-- Record extracts --
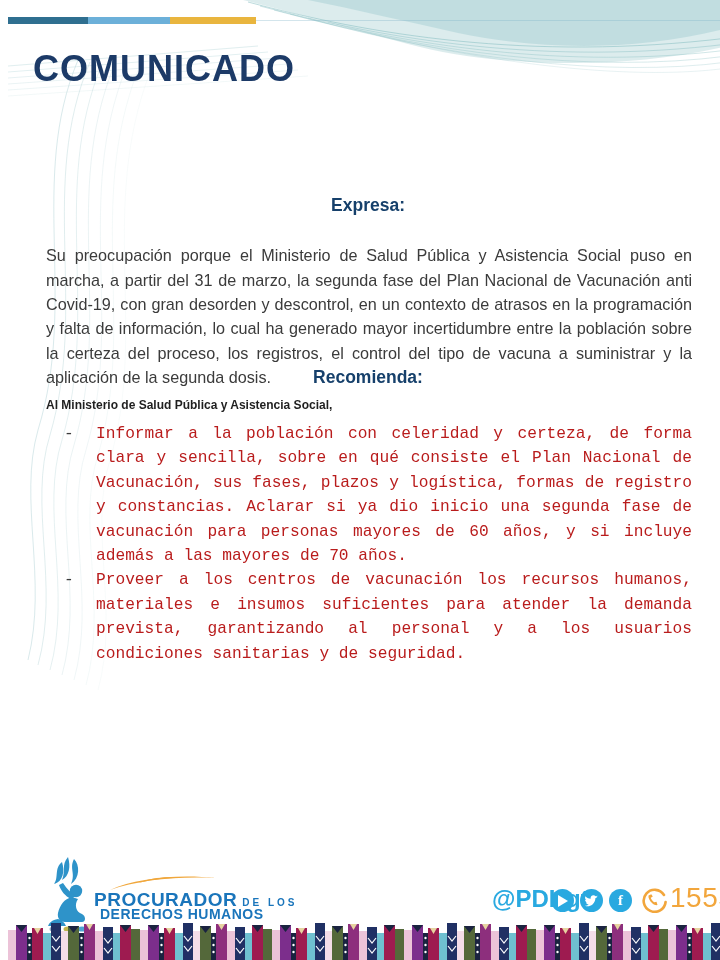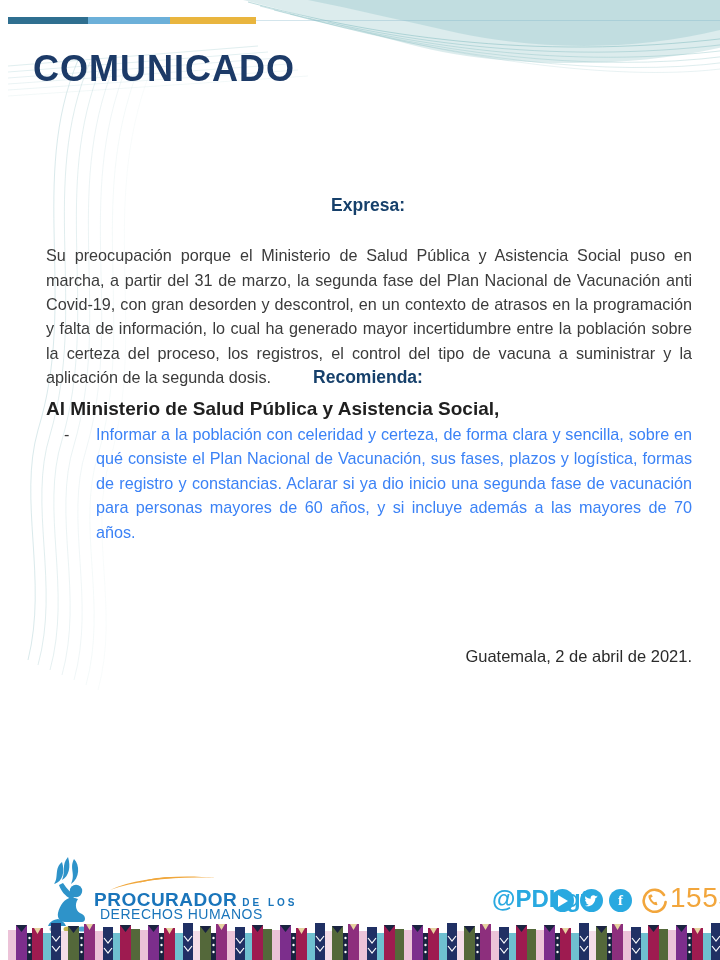"Al Ministerio de Salud Pública" .addressee { font-size: 19px -> 12px }
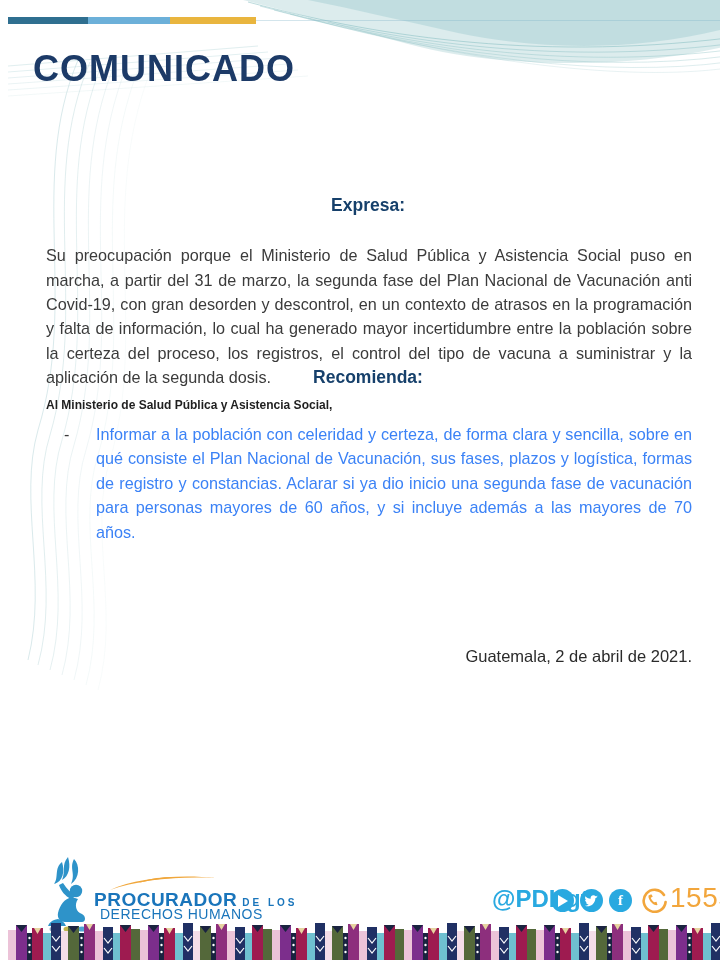"Informar a la población con" .rec-list li { color: #3b82f6 -> #b91c1c; font-family: none -> Liberation Mono, monospace }
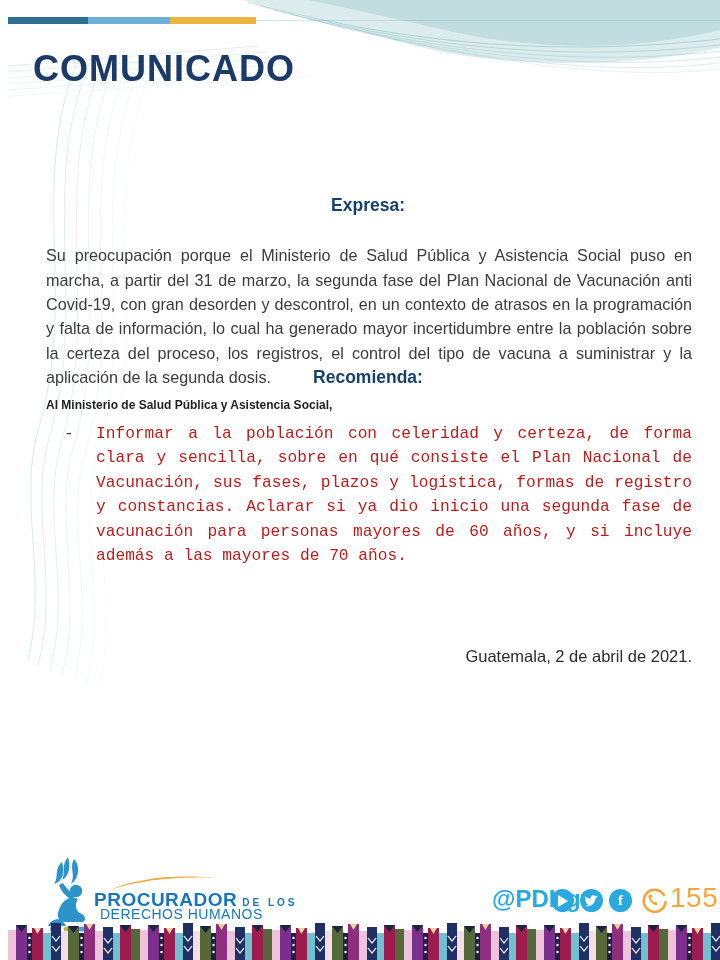"Proveer a los centros de" li { html: none -> <li>Proveer a los centros de vacunación los recursos humanos, materiales e insumos suficientes para atender la demanda prevista, garantizando al personal y a los usuarios condiciones sanitarias y de seguridad.</li> }
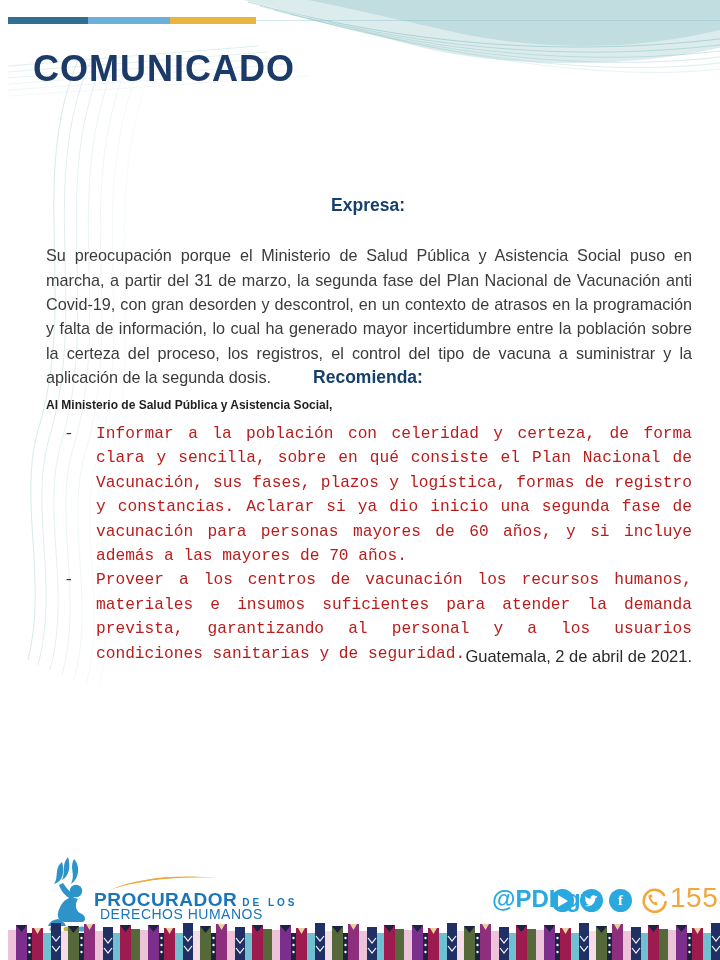"Guatemala, 2 de abril de" div.dateline { html: <div>Guatemala, 2 de abril de 2021.</div> -> none }
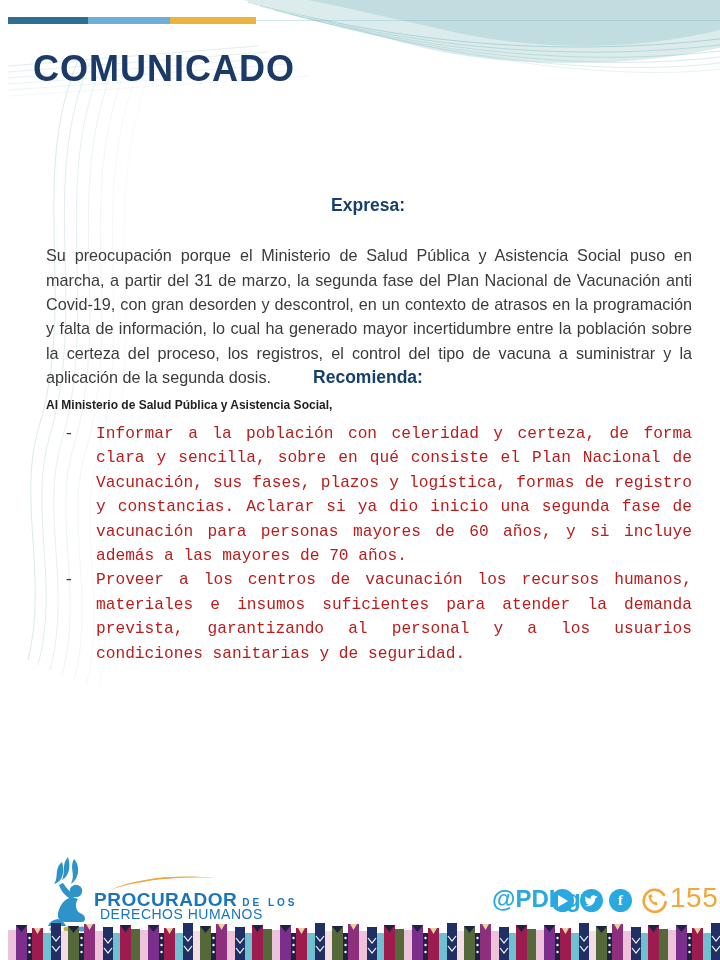"DERECHOS HUMANOS" .logo-line2 { font-weight: normal -> bold }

-- Job --
Output every record verbatim, excluding any picture it contains.

-- Task solution --
"Al Ministerio de Salud Pública" .addressee { font-size: 19px -> 12px }
"Informar a la población con" .rec-list li { color: #3b82f6 -> #b91c1c; font-family: none -> Liberation Mono, monospace }
"Proveer a los centros de" li { html: none -> <li>Proveer a los centros de vacunación los recursos humanos, materiales e insumos suficientes para atender la demanda prevista, garantizando al personal y a los usuarios condiciones sanitarias y de seguridad.</li> }
"Guatemala, 2 de abril de" div.dateline { html: <div>Guatemala, 2 de abril de 2021.</div> -> none }
"DERECHOS HUMANOS" .logo-line2 { font-weight: normal -> bold }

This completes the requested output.